PAK1 structure and the autoactivation mechanism. (A) Schematic representation of the P21-activated kinases including Group I PAKs and Group II PAKs. Of them, PAK1-3 are divvied into Group I PAKs and PAK4-7 are divvied into Group II PAKs. (B) PAK1 contains a p21-binding domain (PBD) at the N-terminus for GTPase association, an auto inhibitory domain (AID) and a C-terminal kinase domain. (C) PAK1 can be activated or inhibited by numerous regulators and inhibitors. (D) The autoactivation mechanism of PAK1 which mainly dependent on phosphorylation.

Figure 2

PAK1 in cancer progression, immunity, metabolism and drug resistance. (A) In different cancer stages, PAK1 functions properly to promote cancer progression, including regulation of cancer-related pathways, angiogenesis, tumor microenvironment remodeling, immune evasion, and apoptosis inhibition. Similarly, these effects also contribute to drug resistance in cancer therapies. (B) PAK1 can help cancer cells change their metabolic pattern to adapt to new survival environment. In addition, PAK1 can affect the vitality of immune cells and help cancer cells immune escape. (C) PAK1 promotes the resistance of cancer cells to various anti-tumor drugs through the PAK1 PPI network.

Figure 3

Endogenous upstream regulators of PAK1. (A) miRNAs and LncRNAs that involve in regulating the expression of PAK1. Of them, miRNAs target PAK1 or PAK-related proteins to regulate PAK1 expression.

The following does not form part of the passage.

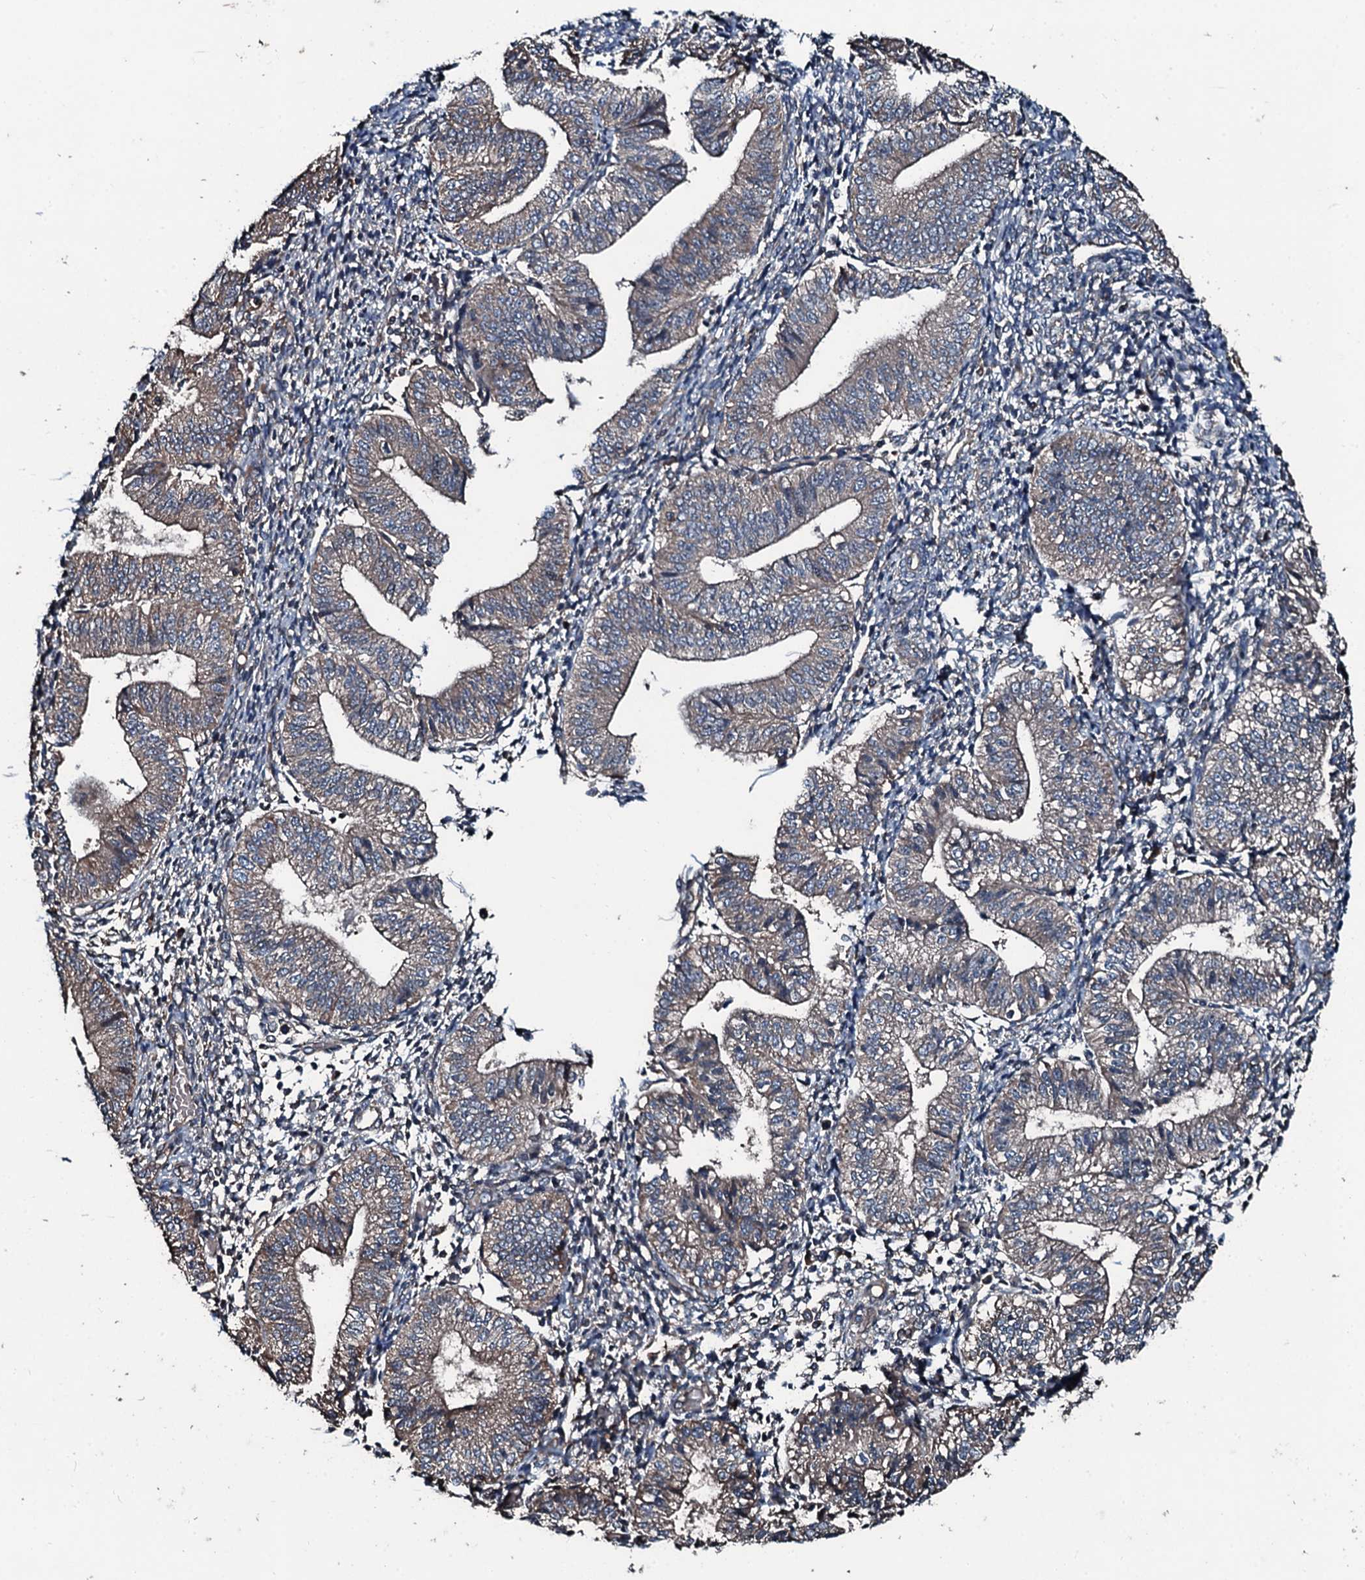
{"staining": {"intensity": "negative", "quantity": "none", "location": "none"}, "tissue": "endometrium", "cell_type": "Cells in endometrial stroma", "image_type": "normal", "snomed": [{"axis": "morphology", "description": "Normal tissue, NOS"}, {"axis": "topography", "description": "Endometrium"}], "caption": "Immunohistochemistry of unremarkable endometrium displays no staining in cells in endometrial stroma.", "gene": "AARS1", "patient": {"sex": "female", "age": 34}}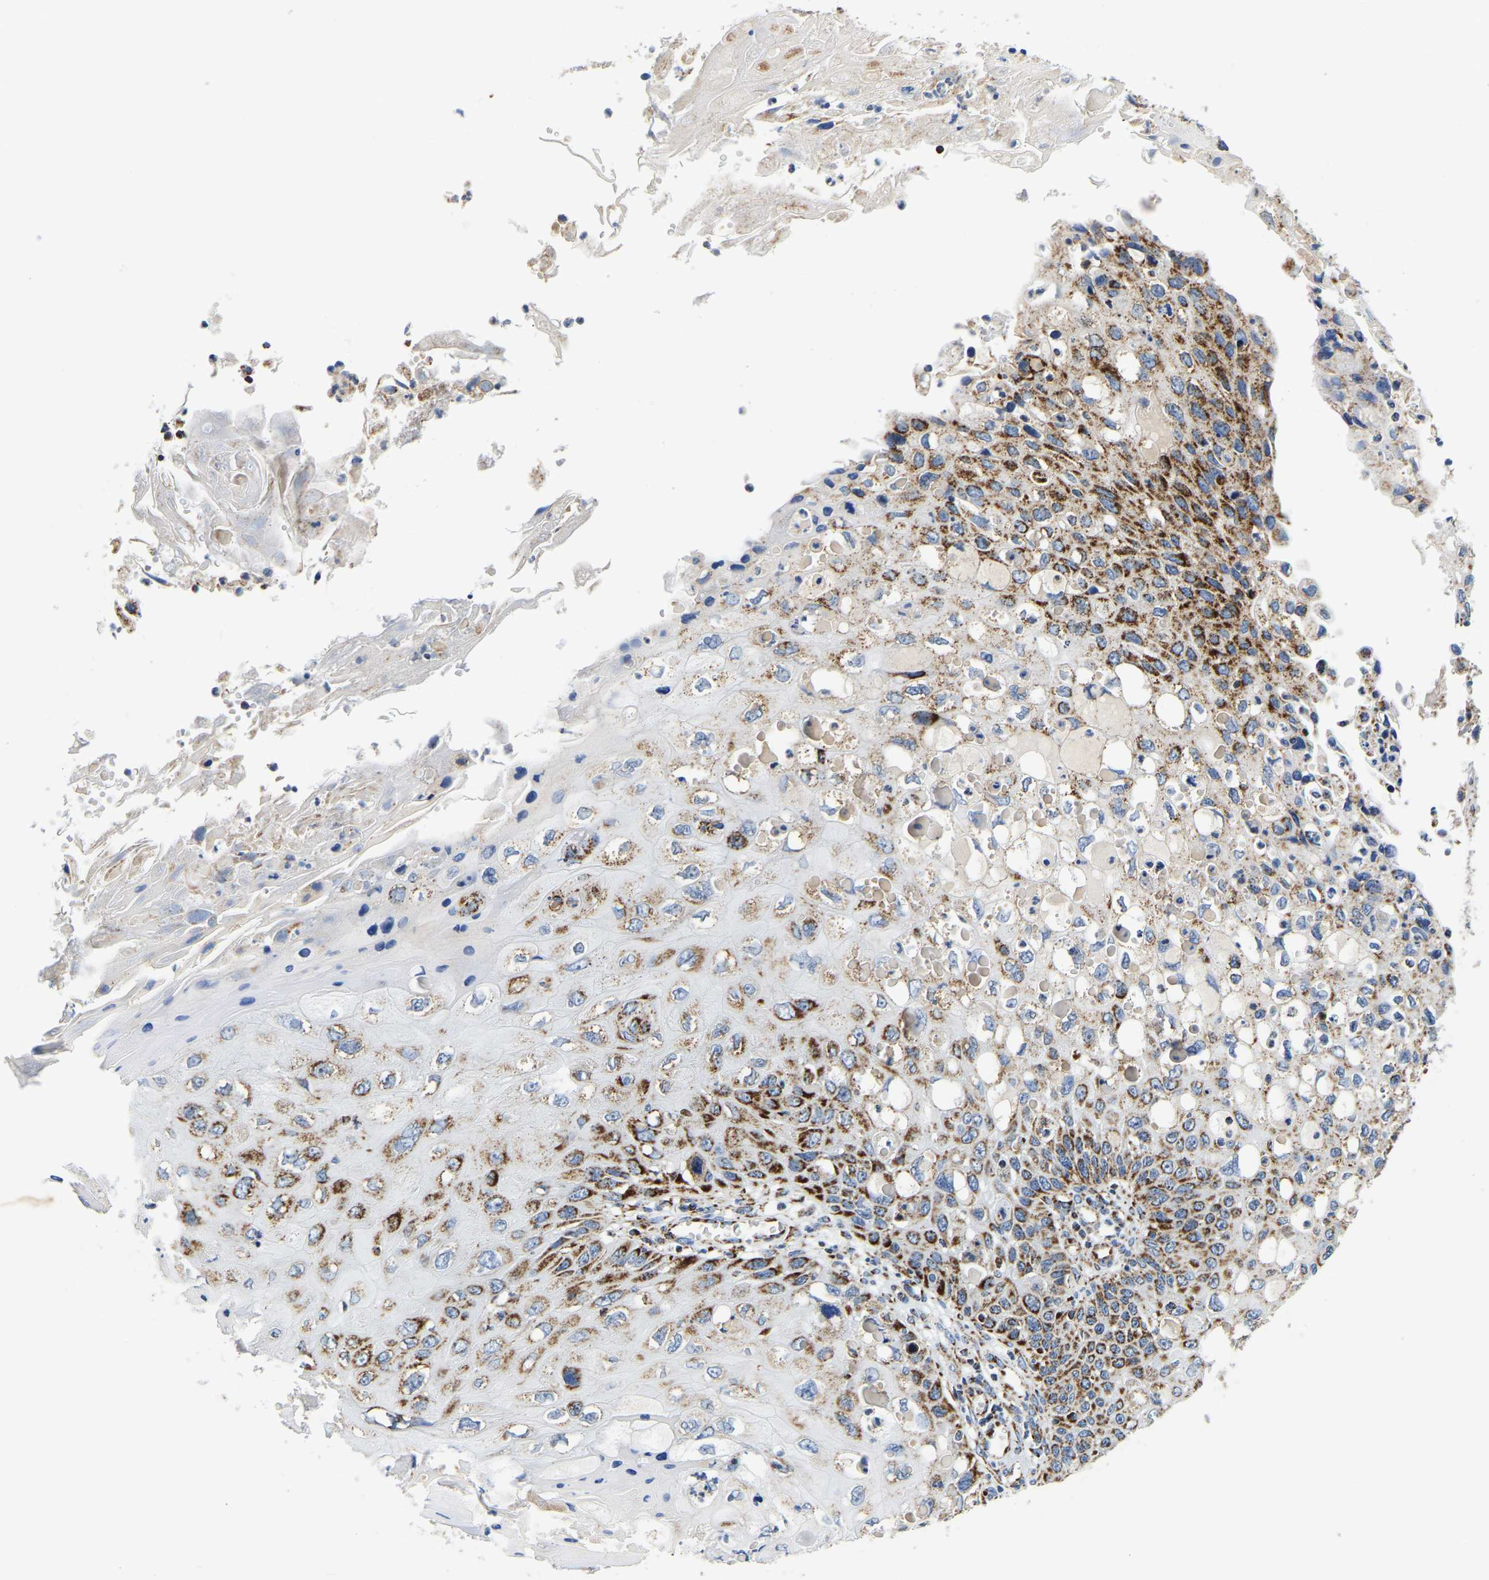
{"staining": {"intensity": "moderate", "quantity": ">75%", "location": "cytoplasmic/membranous"}, "tissue": "cervical cancer", "cell_type": "Tumor cells", "image_type": "cancer", "snomed": [{"axis": "morphology", "description": "Squamous cell carcinoma, NOS"}, {"axis": "topography", "description": "Cervix"}], "caption": "This is an image of IHC staining of cervical squamous cell carcinoma, which shows moderate expression in the cytoplasmic/membranous of tumor cells.", "gene": "SFXN1", "patient": {"sex": "female", "age": 70}}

Moreover, LncRNAs regulate PAK1 activity via target PAK1-related miRNAs. (B) The protein interaction is another way to regulate PAK1 activity. The proteins can regulate PAK1 activity mainly through phosphorylation, acetylation, transcriptional regulation, and PPI network. The green proteins in the figure inhibit PAK1 activity and the blue proteins activate PAK1 activity.

Figure 4

PAK1 is a key molecular determinant in major cell proliferation pathways. (A) PAK1 promotes Wnt / β-catenin signaling via activating β-catenin. The activation of β-catenin by PAK1 is mainly through direct phosphorylation and PAK1-AKT-GSK-3β pathway. After activation, β-catenin translocates to the nucleus and activates the transcription of a series of oncogenes, such as MYC and MMPs. (B) PAK1 is at the core of EGFR/HER2/MAPK pathways, and PAK1 precisely regulates EGFR/HER2/MAPK network to regulate cancer cell.

Figure 5

PAK1 plays a central role in apoptosis and NF-κB pathways. PAK1 can inhibit apoptosis through Raf1 and DLC1 regulated Bim inhibition and Bcl-2 activation. In addition, PAK1 stimulate JNK-IκB-RelA and NIK-IKKα-RelB/p52 pathways to promote inflammation to promote cancer cell proliferation, migration and survival.

Figure 6

PAK1 contributes a lot in cell cycle progression. PAK1 triggers cell cycle progression through phosphorylation of some substrate proteins, including AuroraA, Arpc1b, PLK1, histone H3, MORC2, NF-κB and c-Raf. In addition, PAK1 activates Myc to stimulate the activity of CDK2/CyclinE and CDK4/6/CyclinD to promote cell cycle profression. Moreover, PAK1 can regulate tubulin polymerization and polymerization via TCoB and MACK to play a role in cell cycle regulation.

Figure 7

PAK1 in autophagy pathways. PAK1 regulates autophagy via direct or indirect regulation. Acetylation of PAK1 could phosphorylate ATG5 to inhibit its ubiquitination-dependent degradation to promote autophagy. In addition, PAK1-AKT-mTOR signaling is another key pathway that involved in PAK1-regulated autophagy. Moreover, PAK1-mediated autophagy-related genes expression is also contribute to autophagy regulation.

Figure 8

PAK1 fine-tuning the PPI network to accelerate cancer EMT and metastasis. PAK1 can activate Wnt/β-catenin, PI3K-AKT, Ras-MAPK, JNK and NF-κB pathways to promote the transcription of twist, snail and slug. These EMT-promoting transcription factors promote the expression of MMPs, while inhibit the expression of epithelial cell specific protein, such as E-cadherin to promote cancer EMT and metastasis.

Figure 9

The crosstalk between PAK1 and other cancer-related pathways. PAK1 can also regulate the proliferation and cytoskeletal movement of cancer cells via crosstalk with the Hippo-YAP signaling pathway and the TGF-β signaling pathway. In addition, PAK1 can promote tumorigenesis and angiogenesis through Notch and STAT5 signaling pathways activation.